'''
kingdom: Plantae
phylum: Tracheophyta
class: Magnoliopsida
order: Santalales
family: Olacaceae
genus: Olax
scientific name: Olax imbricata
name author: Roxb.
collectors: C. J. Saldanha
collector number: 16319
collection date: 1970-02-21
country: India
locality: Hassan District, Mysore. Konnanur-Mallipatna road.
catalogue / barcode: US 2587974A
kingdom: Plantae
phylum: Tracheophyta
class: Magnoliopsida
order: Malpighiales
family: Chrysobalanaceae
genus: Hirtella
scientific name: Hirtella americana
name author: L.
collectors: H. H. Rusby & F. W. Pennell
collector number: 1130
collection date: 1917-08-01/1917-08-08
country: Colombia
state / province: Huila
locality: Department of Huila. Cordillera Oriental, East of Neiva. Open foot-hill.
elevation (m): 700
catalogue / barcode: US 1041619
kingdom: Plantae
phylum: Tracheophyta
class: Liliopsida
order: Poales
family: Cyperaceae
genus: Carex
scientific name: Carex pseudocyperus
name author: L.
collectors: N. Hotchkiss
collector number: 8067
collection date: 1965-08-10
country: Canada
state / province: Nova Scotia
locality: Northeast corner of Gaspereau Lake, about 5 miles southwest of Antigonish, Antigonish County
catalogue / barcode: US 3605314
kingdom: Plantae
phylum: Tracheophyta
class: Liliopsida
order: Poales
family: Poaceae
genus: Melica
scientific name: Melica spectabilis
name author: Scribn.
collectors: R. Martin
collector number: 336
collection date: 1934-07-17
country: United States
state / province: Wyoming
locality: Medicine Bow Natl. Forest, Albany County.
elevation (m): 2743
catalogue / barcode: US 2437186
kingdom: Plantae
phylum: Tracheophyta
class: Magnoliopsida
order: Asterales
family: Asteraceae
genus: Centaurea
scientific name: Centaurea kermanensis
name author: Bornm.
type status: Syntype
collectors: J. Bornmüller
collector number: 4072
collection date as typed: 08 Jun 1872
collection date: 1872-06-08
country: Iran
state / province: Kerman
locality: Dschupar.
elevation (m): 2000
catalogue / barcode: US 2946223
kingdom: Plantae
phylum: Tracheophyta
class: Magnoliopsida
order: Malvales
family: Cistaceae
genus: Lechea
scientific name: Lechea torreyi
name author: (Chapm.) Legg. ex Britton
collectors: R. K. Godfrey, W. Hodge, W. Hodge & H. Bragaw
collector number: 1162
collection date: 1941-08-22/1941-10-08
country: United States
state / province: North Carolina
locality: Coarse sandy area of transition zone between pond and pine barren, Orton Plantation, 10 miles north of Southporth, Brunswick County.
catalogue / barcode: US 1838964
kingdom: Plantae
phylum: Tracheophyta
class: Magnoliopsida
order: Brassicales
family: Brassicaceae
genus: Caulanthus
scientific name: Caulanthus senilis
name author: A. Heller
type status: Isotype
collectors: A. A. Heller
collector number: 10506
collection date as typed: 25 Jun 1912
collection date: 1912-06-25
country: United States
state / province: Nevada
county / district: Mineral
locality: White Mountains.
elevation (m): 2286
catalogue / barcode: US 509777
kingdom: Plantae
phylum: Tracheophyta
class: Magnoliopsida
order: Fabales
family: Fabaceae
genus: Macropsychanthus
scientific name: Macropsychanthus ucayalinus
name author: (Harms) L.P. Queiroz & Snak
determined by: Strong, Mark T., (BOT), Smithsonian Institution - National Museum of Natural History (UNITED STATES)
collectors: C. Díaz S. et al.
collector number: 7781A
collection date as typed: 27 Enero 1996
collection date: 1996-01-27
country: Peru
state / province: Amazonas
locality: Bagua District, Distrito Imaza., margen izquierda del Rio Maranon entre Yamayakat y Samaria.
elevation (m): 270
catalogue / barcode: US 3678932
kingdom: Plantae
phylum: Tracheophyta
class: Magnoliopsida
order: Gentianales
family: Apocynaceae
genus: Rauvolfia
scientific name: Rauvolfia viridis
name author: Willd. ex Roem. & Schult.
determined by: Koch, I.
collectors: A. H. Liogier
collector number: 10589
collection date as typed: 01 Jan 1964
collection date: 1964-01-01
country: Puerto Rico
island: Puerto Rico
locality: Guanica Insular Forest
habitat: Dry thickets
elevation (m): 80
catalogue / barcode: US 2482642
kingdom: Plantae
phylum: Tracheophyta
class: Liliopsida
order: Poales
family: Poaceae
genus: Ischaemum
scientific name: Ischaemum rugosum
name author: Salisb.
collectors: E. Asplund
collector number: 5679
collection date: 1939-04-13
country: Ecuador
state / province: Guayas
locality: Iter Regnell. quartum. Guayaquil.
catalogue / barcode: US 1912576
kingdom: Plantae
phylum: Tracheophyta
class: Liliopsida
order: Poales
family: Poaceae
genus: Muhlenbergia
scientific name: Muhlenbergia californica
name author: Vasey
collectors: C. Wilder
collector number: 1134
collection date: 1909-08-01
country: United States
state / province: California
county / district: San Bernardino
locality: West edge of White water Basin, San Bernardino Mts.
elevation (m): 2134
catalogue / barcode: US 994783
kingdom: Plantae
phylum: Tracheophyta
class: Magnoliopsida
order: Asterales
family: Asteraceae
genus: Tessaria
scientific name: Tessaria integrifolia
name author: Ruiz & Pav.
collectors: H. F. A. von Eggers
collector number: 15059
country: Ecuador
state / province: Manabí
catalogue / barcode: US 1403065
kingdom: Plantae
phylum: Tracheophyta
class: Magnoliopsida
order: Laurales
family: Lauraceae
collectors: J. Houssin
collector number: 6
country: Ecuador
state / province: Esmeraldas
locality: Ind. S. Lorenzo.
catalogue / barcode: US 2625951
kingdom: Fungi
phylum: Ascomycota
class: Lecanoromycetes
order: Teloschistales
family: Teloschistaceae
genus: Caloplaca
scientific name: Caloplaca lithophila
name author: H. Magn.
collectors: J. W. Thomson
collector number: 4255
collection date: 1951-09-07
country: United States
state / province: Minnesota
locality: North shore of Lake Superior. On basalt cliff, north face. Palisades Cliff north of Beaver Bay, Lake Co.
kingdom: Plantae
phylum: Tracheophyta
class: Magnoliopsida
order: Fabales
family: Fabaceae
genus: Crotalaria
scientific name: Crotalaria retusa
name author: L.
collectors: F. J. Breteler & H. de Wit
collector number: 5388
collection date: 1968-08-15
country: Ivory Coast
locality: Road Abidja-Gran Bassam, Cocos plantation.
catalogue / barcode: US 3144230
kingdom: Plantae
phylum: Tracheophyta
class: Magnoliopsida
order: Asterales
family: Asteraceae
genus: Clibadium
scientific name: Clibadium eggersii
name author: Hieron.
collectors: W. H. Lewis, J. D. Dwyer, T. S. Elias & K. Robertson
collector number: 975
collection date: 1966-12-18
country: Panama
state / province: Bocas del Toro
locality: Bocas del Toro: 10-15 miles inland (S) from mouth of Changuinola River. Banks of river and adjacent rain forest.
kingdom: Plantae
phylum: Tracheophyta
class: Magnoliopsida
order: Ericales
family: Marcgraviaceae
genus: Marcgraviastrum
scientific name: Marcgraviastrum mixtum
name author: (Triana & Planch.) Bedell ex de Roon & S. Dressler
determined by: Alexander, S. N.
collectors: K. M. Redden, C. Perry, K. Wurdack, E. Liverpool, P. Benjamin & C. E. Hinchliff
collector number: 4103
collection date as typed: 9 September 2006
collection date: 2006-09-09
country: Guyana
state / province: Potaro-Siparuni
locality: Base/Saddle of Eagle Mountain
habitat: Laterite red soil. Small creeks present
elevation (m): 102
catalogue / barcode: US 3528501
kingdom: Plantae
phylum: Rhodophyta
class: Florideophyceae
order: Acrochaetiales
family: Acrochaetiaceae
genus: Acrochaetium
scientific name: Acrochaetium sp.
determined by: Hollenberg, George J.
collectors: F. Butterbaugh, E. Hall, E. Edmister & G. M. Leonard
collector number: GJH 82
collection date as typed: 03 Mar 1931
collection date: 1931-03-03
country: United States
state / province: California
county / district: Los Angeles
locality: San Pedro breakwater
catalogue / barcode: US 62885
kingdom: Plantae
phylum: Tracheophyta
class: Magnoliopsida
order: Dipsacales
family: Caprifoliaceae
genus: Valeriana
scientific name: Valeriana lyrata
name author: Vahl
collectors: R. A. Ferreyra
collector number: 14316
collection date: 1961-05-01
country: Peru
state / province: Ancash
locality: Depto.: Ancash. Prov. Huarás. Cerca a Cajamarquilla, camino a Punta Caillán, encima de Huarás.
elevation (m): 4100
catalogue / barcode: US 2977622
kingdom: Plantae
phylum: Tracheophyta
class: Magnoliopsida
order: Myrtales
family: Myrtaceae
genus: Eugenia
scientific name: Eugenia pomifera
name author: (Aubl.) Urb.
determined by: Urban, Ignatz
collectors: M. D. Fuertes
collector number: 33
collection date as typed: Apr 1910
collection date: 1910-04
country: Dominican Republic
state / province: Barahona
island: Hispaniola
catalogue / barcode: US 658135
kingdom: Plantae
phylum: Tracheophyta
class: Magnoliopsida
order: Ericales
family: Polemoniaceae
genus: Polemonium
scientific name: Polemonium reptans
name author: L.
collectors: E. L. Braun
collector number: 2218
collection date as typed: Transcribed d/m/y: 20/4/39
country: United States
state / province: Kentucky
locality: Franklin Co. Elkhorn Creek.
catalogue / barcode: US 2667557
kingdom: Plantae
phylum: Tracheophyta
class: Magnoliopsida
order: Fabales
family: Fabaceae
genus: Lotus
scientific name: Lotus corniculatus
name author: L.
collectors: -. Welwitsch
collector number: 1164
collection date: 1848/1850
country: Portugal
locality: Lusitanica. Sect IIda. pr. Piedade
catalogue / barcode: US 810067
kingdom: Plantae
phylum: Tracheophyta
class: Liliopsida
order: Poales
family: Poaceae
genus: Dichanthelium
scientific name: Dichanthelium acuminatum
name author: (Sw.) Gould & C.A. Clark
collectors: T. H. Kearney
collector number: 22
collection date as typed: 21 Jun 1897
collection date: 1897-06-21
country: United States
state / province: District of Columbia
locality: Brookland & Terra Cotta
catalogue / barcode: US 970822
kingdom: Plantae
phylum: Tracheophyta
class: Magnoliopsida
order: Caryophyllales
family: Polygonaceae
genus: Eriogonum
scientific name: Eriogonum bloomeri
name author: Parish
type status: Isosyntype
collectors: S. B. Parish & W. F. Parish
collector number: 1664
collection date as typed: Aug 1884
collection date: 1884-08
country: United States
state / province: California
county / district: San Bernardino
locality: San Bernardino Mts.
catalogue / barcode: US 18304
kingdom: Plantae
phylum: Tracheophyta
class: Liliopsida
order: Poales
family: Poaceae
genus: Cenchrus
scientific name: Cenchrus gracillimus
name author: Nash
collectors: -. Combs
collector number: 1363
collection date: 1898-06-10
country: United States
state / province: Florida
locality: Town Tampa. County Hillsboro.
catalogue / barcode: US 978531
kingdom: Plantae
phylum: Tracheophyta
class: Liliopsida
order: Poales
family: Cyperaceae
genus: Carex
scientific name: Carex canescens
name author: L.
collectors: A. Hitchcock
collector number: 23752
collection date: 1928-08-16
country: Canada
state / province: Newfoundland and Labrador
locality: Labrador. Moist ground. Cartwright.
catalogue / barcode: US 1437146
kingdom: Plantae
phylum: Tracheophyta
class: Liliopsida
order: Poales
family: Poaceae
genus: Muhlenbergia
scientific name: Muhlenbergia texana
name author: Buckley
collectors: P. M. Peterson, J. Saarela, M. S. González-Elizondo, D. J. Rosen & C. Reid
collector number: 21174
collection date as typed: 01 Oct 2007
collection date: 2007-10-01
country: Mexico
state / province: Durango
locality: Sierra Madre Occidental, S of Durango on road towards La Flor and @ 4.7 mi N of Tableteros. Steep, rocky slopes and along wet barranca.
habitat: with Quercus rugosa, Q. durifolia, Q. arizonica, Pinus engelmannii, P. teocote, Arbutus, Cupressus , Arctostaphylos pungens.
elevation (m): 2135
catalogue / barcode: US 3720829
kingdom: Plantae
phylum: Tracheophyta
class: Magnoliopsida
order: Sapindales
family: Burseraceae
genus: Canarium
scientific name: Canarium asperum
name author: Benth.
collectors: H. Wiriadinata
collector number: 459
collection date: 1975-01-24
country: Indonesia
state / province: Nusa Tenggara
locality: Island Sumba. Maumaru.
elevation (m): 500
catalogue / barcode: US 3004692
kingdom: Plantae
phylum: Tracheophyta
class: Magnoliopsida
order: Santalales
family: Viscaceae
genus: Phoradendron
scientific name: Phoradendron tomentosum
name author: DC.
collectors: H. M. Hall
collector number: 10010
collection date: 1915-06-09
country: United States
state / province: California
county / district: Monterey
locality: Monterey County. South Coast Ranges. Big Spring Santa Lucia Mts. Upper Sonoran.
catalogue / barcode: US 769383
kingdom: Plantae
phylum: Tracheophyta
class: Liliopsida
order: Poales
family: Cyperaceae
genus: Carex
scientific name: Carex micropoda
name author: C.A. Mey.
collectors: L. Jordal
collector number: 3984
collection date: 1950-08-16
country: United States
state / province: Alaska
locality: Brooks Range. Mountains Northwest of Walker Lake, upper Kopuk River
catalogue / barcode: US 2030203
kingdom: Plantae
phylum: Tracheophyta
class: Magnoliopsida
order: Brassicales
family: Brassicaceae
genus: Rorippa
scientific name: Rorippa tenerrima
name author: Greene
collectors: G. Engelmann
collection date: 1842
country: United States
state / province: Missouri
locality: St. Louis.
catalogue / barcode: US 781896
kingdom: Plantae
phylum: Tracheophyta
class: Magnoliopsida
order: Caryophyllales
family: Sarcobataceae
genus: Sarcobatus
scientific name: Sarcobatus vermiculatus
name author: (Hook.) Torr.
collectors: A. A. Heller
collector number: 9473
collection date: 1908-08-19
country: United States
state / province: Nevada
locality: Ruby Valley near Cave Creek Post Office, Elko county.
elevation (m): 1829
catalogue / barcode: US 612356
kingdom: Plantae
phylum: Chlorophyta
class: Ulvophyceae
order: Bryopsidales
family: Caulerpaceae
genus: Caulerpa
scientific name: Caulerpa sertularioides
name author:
'''
Gib alles von der Zeile mit „state / province: Potaro-Siparuni“ bis hinunter zur Zeile mit „collectors: -. Welwitsch“ unverändert aus, beide Zeilen eingeschlossen.

• [Vollständige Antwort]
state / province: Potaro-Siparuni
locality: Base/Saddle of Eagle Mountain
habitat: Laterite red soil. Small creeks present
elevation (m): 102
catalogue / barcode: US 3528501
kingdom: Plantae
phylum: Rhodophyta
class: Florideophyceae
order: Acrochaetiales
family: Acrochaetiaceae
genus: Acrochaetium
scientific name: Acrochaetium sp.
determined by: Hollenberg, George J.
collectors: F. Butterbaugh, E. Hall, E. Edmister & G. M. Leonard
collector number: GJH 82
collection date as typed: 03 Mar 1931
collection date: 1931-03-03
country: United States
state / province: California
county / district: Los Angeles
locality: San Pedro breakwater
catalogue / barcode: US 62885
kingdom: Plantae
phylum: Tracheophyta
class: Magnoliopsida
order: Dipsacales
family: Caprifoliaceae
genus: Valeriana
scientific name: Valeriana lyrata
name author: Vahl
collectors: R. A. Ferreyra
collector number: 14316
collection date: 1961-05-01
country: Peru
state / province: Ancash
locality: Depto.: Ancash. Prov. Huarás. Cerca a Cajamarquilla, camino a Punta Caillán, encima de Huarás.
elevation (m): 4100
catalogue / barcode: US 2977622
kingdom: Plantae
phylum: Tracheophyta
class: Magnoliopsida
order: Myrtales
family: Myrtaceae
genus: Eugenia
scientific name: Eugenia pomifera
name author: (Aubl.) Urb.
determined by: Urban, Ignatz
collectors: M. D. Fuertes
collector number: 33
collection date as typed: Apr 1910
collection date: 1910-04
country: Dominican Republic
state / province: Barahona
island: Hispaniola
catalogue / barcode: US 658135
kingdom: Plantae
phylum: Tracheophyta
class: Magnoliopsida
order: Ericales
family: Polemoniaceae
genus: Polemonium
scientific name: Polemonium reptans
name author: L.
collectors: E. L. Braun
collector number: 2218
collection date as typed: Transcribed d/m/y: 20/4/39
country: United States
state / province: Kentucky
locality: Franklin Co. Elkhorn Creek.
catalogue / barcode: US 2667557
kingdom: Plantae
phylum: Tracheophyta
class: Magnoliopsida
order: Fabales
family: Fabaceae
genus: Lotus
scientific name: Lotus corniculatus
name author: L.
collectors: -. Welwitsch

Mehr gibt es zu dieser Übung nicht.